While previous years have been focused on the negative aspects of black history, this year, Sankofa is putting the spotlight on the positive aspects of black history through dance, acting and music.
Sankofa means “Go back and get it” in Twi, a language of Ghana.
“Sankofa is a bird. It has its belly facing forward but its head turning back because it’s literally supposed to symbolize looking back on our past to go forward to our future,” senior Jared Christopher said. This is Christopher’s third year participating in Sankofa, and he is a drama leader and an actor in the production.
This year, the show’s theme is “Black Excellence.”
Sankofa adviser and art teacher Keaf Holliday said he got the inspiration for the theme from Dr. David Glasner, superintendent. “I was opening up my email, and I saw where Dr. Glasner had wrote this real interesting email about African Americans, closing the gap and doing more to support black excellence” he said.
Holliday has been advising the student-run group for 14 years, but has been involved in Sankofa for 17 years.

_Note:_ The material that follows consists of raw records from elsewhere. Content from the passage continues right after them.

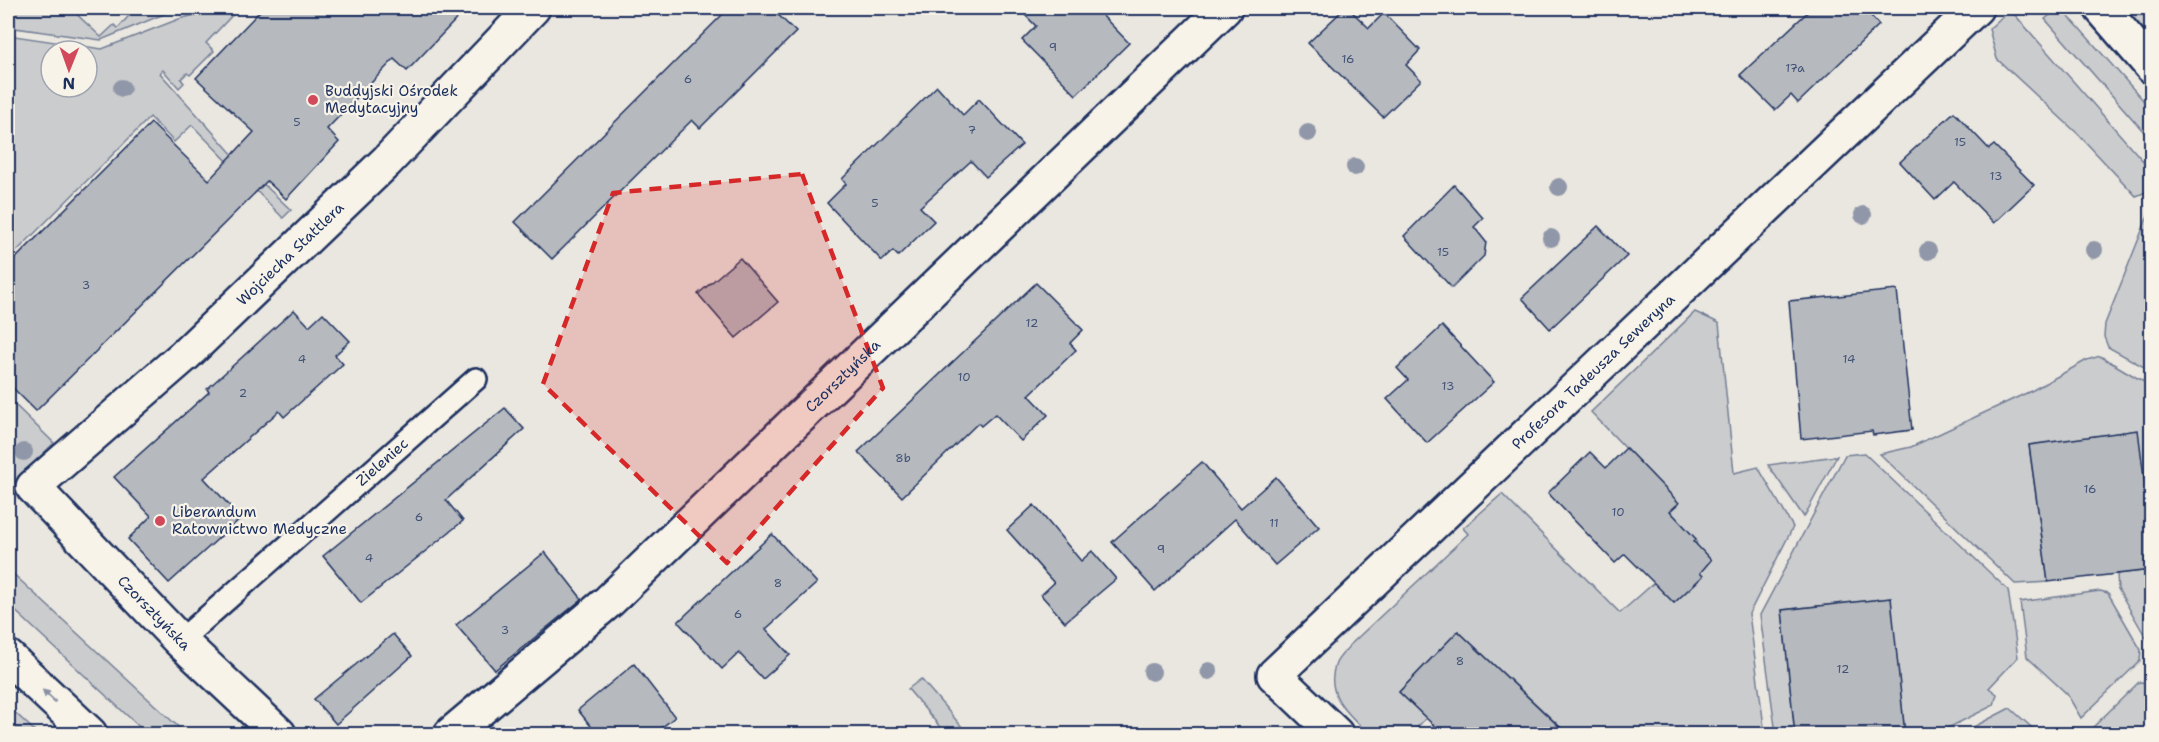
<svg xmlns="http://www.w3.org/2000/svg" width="2159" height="742" font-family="'Shantell Sans',sans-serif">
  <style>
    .green { fill: #cbcccd; stroke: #737e96; stroke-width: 1.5; fill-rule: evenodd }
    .building { fill: #b6babf; stroke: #1b2f5e; stroke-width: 1.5 }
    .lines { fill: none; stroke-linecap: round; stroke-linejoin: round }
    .lane-casing { stroke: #1b2f5e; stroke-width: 26 }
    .street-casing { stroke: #1b2f5e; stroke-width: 38 }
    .primary-casing { stroke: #1b2f5e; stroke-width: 38 }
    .lane { stroke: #f7f3e8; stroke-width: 21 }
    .street { stroke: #f7f3e8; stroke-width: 33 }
    .primary { stroke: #f7f3e8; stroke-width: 33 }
    .tree { fill: #9097a8 }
    .oneway { fill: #8991a3 }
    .marked { fill: #d62828; fill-opacity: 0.2; stroke: #d62828; stroke-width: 4.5; stroke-dasharray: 12 8; stroke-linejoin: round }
    .poi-dot { fill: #d1495b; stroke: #f7f3e8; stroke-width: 2 }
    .labels { text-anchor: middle; stroke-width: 4.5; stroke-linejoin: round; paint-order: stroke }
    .number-label { font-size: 12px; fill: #425276 }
    .poi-label { font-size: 15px; fill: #1b2f5e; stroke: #f7f3e8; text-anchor: start }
    .street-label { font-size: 15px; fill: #1b2f5e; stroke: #f7f3e8 }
  </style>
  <rect width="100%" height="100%" fill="#eae7e0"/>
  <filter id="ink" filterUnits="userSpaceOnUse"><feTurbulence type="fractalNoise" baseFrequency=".0167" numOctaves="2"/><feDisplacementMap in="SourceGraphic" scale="12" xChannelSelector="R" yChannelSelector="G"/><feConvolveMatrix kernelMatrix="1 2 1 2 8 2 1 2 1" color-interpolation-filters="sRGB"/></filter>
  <g filter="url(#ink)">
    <g class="green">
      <path d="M 8,8 L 70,8 L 101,37 L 114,25 L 118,28 L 135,9 L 134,8 L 164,8 L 169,12 L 101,40 L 8,27 Z"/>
      <path d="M 223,8 L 239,8 L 206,43 L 214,51 L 190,75 L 187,73 L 181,79 L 184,83 L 179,88 L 163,70 L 160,73 L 234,156 L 291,210 L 283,218 L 192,125 L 174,142 L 150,117 L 8,260 L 8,35 L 102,49 L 179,19 ZM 51,51 L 87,51 L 87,87 L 51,87 Z"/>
      <path d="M 2059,8 L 2074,22 L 2151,109 L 2151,140 L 2045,19 Z"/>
      <path d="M 2124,8 L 2148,8 L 2151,11 L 2151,39 Z"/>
      <path d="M 2007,12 L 2015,15 L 2151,170 L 2151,187 L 2146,192 L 2136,196 L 2078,134 L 1997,59 L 1989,29 Z"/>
      <path d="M 2151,208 L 2151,371 L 2108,347 L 2104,337 L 2105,324 Z"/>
      <path d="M 1695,312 L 1719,323 L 1734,473 L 1758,467 L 1793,527 L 1749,614 L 1765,734 L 1568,734 L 1458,631 L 1399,692 L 1426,718 L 1411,734 L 1369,734 C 1350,715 1323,695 1336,663 C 1339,657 1346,650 1350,645 L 1468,534 L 1463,528 L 1502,494 L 1620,613 L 1655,582 L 1674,603 L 1702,577 L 1700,573 L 1696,539 L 1682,524 L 1659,521 L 1678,503 L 1591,412 Z"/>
      <path d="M 2100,356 L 2151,386 L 2151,533 L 2137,430 L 2029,446 L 2048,582 L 2015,584 L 1880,454 L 1911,447 L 2033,390 L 2087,360 Z"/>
      <path d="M 8,398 L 54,443 L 8,488 Z"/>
      <path d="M 1864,453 L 2008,590 L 2018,657 L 1989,688 L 1997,694 L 1994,705 L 1936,734 L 1905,734 L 1890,598 L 1782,610 L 1795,734 L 1776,734 L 1760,615 L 1845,455 Z"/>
      <path d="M 1837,456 L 1804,517 L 1768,465 Z"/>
      <path d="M 8,569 L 186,734 L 147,734 L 8,604 Z"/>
      <path d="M 2151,570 L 2151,643 L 2148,641 L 2118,589 L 2117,574 Z"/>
      <path d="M 2100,591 L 2108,593 L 2141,650 L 2140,661 L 2081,718 L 2067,694 L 2027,657 L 2020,602 Z"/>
      <path d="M 921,679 L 968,734 L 946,734 L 908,689 Z"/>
      <path d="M 2139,682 L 2151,684 L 2151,734 L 2086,734 Z"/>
      <path d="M 8,706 L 38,734 L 8,734 Z"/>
      <path d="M 2010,708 L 2039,734 L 1960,734 Z"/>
    </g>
    <g class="building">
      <path d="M 263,8 L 467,8 L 407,71 L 394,59 L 327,129 L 339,142 L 286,199 L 267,181 L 36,411 L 8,383 L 8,266 L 151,123 L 209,180 L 254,132 L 196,78 Z"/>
      <path d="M 729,8 L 771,8 L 796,32 L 700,128 L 692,120 L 552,259 L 515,222 Z"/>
      <path d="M 1018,8 L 1095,8 L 1129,43 L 1076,95 L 1022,40 L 1036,26 Z"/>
      <path d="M 1345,8 L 1348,8 L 1369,28 L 1384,13 L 1420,50 L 1406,65 L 1421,80 L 1383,117 L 1308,43 Z"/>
      <path d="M 1812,8 L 1864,8 L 1879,25 L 1798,103 L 1791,95 L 1775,110 L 1740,75 Z"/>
      <path d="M 937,86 L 963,115 L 979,99 L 1022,145 L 986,177 L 971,161 L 920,207 L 934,221 L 898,256 L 893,251 L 882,261 L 827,203 L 846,184 L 842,179 Z"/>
      <path d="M 1954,112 L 1989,149 L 1994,145 L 2034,185 L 1994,223 L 1954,182 L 1935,200 L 1900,162 Z"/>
      <path d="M 1454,185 L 1483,218 L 1474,227 L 1486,242 L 1484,256 L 1452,288 L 1404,236 Z"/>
      <path d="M 1598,226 L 1627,256 L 1550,329 L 1522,298 Z"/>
      <path d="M 740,258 L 778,302 L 736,338 L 698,294 Z"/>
      <path d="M 1036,283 L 1083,330 L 1070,343 L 1076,350 L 1029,395 L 1048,415 L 1021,441 L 995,414 L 981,426 L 978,423 L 902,497 L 858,452 Z"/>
      <path d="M 1897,290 L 1912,430 L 1873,435 L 1872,431 L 1801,439 L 1789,301 Z"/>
      <path d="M 294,310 L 309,326 L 323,313 L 350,341 L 335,355 L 343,364 L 284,417 L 279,411 L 204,478 L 241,518 L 169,583 L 128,539 L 151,516 L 114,477 L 209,392 L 207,389 Z"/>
      <path d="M 1442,326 L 1494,382 L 1427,443 L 1387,399 L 1408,380 L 1397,368 Z"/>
      <path d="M 505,408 L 524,429 L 446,500 L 463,521 L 361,603 L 323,556 Z"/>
      <path d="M 2138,430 L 2151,533 L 2151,570 L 2048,582 L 2029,445 Z"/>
      <path d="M 1626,448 L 1679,503 L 1670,511 L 1696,539 L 1694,542 L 1711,560 L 1700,573 L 1703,576 L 1674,603 L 1625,554 L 1615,563 L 1548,493 L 1590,452 L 1606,468 Z"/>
      <path d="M 1202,462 L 1241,508 L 1276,477 L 1319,527 L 1275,565 L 1235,519 L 1155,591 L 1112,542 Z"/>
      <path d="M 1034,505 L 1081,561 L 1092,551 L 1116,579 L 1065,622 L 1041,595 L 1054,583 L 1007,530 Z"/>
      <path d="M 772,534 L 817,583 L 766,629 L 790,655 L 763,679 L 739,653 L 722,669 L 678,622 Z"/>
      <path d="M 545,552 L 582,599 L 495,670 L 456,625 Z"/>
      <path d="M 1891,598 L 1905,735 L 1795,735 L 1782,610 Z"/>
      <path d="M 1458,631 L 1568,735 L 1444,735 L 1426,718 L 1399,692 Z"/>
      <path d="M 393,634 L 412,656 L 336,724 L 314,699 Z"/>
      <path d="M 634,664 L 675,717 L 652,735 L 598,735 L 578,710 Z"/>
    </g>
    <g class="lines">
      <g class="lane-casing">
        <g id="lane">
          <path id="s1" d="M 180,641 L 476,379"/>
        </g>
      </g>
      <g class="street-casing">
        <g id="street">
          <path d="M 2101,8 L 2152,67"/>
          <path id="s2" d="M 279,734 L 180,641 L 33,487 L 185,355 L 387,161 L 533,8"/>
          <path id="s3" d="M 451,734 L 609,601 L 1225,8"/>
          <path id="s4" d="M 1336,734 L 1274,675 L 1976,8"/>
        </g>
      </g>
      <g class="primary-casing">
        <path id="primary" d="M 8,657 L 90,734"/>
      </g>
      <use href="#lane" class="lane"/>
      <use href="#street" class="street"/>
      <use href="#primary" class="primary"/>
    </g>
    <g class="tree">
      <circle cx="122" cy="88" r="9"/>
      <circle cx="1308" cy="133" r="9"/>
      <circle cx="1355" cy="167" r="9"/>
      <circle cx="1559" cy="187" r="9"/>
      <circle cx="1863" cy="215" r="9"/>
      <circle cx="1551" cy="238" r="9"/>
      <circle cx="2094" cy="250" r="9"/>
      <circle cx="1928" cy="251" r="9"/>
      <circle cx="24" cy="452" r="9"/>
      <circle cx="1209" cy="671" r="9"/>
      <circle cx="1152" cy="672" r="9"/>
    </g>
    <defs><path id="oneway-solid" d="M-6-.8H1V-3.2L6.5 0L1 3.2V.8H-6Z" transform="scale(1.5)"/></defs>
    <use class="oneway" href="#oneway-solid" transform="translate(49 696) rotate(-137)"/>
  </g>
  <path class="marked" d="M 802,174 L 883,388 L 727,563 L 543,384 L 613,193 Z"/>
  <g class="poi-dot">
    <circle cx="313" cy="100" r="6"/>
    <circle cx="160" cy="521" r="6"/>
  </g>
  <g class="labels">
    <g class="number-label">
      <text x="1053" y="51">9</text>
      <text x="1348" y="63">16</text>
      <text x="1795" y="72">17a</text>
      <text x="688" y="83">6</text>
      <text x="297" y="126">5</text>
      <text x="972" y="134">7</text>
      <text x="1960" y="146">15</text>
      <text x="1996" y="180">13</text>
      <text x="875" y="207">5</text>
      <text x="1443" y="256">15</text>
      <text x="86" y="289">3</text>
      <text x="1032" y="327">12</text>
      <text x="302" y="363">4</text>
      <text x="1849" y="363">14</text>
      <text x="964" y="381">10</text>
      <text x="1448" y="390">13</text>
      <text x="243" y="397">2</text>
      <text x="903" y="462">8b</text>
      <text x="2090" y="493">16</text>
      <text x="1618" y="516">10</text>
      <text x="419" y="521">6</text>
      <text x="1274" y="527">11</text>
      <text x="1161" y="553">9</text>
      <text x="369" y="562">4</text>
      <text x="778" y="587">8</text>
      <text x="738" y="618">6</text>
      <text x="505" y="634">3</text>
      <text x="1460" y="665">8</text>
      <text x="1843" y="673">12</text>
    </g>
    <g class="poi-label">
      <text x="325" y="96">Buddyjski Ośrodek<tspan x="325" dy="17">Medytacyjny</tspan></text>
      <text x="172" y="517">Liberandum<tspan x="172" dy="17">Ratownictwo Medyczne</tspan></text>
    </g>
    <g class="street-label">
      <text dy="5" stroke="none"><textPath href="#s2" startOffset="696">Wojciecha Stattlera</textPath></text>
      <text dy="5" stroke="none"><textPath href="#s4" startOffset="526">Profesora Tadeusza Seweryna</textPath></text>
      <text dy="5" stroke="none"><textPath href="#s3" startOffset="531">Czorsztyńska</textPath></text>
      <text dy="5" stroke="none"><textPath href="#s1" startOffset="270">Zieleniec</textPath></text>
      <text transform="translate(154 613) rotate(46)" y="5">Czorsztyńska</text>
    </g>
  </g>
  <rect width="2159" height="742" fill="none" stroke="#f7f3e8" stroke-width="30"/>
  <rect x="15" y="15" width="2129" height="712" fill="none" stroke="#1b2f5e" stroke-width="2" filter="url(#ink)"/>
  <g transform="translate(69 69) rotate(181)"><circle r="28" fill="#f7f3e8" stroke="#9fa5b1" stroke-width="1.5"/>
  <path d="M0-4.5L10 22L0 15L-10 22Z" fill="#d1495b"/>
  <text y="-9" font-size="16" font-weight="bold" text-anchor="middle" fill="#1b2f5e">N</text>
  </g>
</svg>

According to junior Isaiah Findley, the show had been criticized for containing harsh content in previous shows, so the leaders of Sankofa decided to, “not look at the negative things that have happened to our people in history, and more of the positive things we have achieved in the past decades.”
Findley has participated in Sankofa for three years, and he is currently a task leader in acting, singing and dancing. He directs and blocks for acting, is a vocal support for singers and choreographs for dancers.
“We’re kind of talking about how people overcome something that happened throughout the entire 1900s and all the way up until nowadays,” Christopher said. “The show itself is a lot of different scenes and ideas, because they’re describing different events that happened, but they all come together in one specific way.
“I think we need to help [the younger generation] remember these African-American heros, so that they can see that there’s a rich heritage to their history,” Holliday said.
“A lot of this stuff can really help the students going on, because we’re kind of giving advice and informing them on what we can do in our world to achieve,” Christopher said. “With the theme being black excellence, it also helps us find a way to use our excellence to achieve something great.”
Holliday also wanted to portray how labels do not define a person. “The labels that African Americans have aren’t true” he said. “For African Americans, to just see themselves more than the labels that are portrayed in the media — we’re beyond just the rappers and the thugs.”
To depict this idea, Holliday said that the group was doing a tribute to Sankofa alumni who have done significant things since they have graduated.
One example he gave was Romero Smith (’08) who participated in Sankofa for one year. Smith is a professional animator who has worked on movies such as Men In Black International, Avengers: Endgame, Star Wars: The Rise of Skywalker and more.
Since 1998, Sankofa has been staged annually in February to honor Black History Month. This year, Sankofa will take place Feb. 28-29, and tickets will be sold during lunch periods for $8.
Findley said, “I think that this show is just going to be really big and in your face and a fun time.”